> _To do_
Write the entries out exactly, with the final line being the one containing "info ikan hias! Ada ngga...".

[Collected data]
- Opening Delimiter -
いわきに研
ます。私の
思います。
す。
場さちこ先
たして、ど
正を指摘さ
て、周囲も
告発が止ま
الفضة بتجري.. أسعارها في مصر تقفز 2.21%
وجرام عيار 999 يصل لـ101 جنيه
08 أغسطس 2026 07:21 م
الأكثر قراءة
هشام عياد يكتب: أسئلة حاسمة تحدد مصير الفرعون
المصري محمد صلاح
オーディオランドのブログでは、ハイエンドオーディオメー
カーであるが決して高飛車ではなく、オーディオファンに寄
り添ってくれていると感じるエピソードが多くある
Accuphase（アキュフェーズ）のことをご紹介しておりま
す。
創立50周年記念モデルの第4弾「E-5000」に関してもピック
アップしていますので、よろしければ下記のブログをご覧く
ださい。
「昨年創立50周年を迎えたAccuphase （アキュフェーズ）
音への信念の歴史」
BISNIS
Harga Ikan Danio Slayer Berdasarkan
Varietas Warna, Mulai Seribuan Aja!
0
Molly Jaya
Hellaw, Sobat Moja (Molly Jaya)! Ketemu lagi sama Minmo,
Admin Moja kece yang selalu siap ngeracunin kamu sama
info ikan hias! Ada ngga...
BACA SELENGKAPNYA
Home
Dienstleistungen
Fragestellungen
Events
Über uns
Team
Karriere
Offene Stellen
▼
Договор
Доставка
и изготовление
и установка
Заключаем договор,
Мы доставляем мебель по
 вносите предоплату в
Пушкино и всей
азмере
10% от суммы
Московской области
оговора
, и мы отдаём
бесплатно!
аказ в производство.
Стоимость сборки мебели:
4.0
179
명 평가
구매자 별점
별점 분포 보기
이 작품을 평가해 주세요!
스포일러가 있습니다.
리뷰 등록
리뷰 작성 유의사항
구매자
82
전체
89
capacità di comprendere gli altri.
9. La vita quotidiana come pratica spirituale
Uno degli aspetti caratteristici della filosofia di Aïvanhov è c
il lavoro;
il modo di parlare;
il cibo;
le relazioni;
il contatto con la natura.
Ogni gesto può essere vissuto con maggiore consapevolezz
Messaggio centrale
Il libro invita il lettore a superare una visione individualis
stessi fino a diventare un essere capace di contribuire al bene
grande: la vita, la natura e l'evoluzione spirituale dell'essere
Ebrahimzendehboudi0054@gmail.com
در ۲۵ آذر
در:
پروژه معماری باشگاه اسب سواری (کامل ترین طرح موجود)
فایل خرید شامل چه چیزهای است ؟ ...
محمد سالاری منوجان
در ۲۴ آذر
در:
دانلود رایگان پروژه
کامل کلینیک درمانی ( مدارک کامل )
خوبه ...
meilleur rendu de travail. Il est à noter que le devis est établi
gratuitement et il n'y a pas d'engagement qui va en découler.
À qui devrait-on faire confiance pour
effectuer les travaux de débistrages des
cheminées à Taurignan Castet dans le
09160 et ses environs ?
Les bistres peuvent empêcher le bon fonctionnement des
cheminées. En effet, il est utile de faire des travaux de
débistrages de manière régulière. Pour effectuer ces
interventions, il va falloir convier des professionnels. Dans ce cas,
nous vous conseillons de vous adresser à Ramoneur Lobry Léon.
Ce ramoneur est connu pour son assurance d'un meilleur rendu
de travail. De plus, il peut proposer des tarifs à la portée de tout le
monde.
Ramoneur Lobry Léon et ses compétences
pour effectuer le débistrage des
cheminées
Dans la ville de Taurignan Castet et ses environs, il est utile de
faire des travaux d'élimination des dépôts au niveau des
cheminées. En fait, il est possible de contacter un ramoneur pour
- Closing Delimiter -
> _Reply_
いわきに研
ます。私の
思います。
す。
場さちこ先
たして、ど
正を指摘さ
て、周囲も
告発が止ま
الفضة بتجري.. أسعارها في مصر تقفز 2.21%
وجرام عيار 999 يصل لـ101 جنيه
08 أغسطس 2026 07:21 م
الأكثر قراءة
هشام عياد يكتب: أسئلة حاسمة تحدد مصير الفرعون
المصري محمد صلاح
オーディオランドのブログでは、ハイエンドオーディオメー
カーであるが決して高飛車ではなく、オーディオファンに寄
り添ってくれていると感じるエピソードが多くある
Accuphase（アキュフェーズ）のことをご紹介しておりま
す。
創立50周年記念モデルの第4弾「E-5000」に関してもピック
アップしていますので、よろしければ下記のブログをご覧く
ださい。
「昨年創立50周年を迎えたAccuphase （アキュフェーズ）
音への信念の歴史」
BISNIS
Harga Ikan Danio Slayer Berdasarkan
Varietas Warna, Mulai Seribuan Aja!
0
Molly Jaya
Hellaw, Sobat Moja (Molly Jaya)! Ketemu lagi sama Minmo,
Admin Moja kece yang selalu siap ngeracunin kamu sama
info ikan hias! Ada ngga...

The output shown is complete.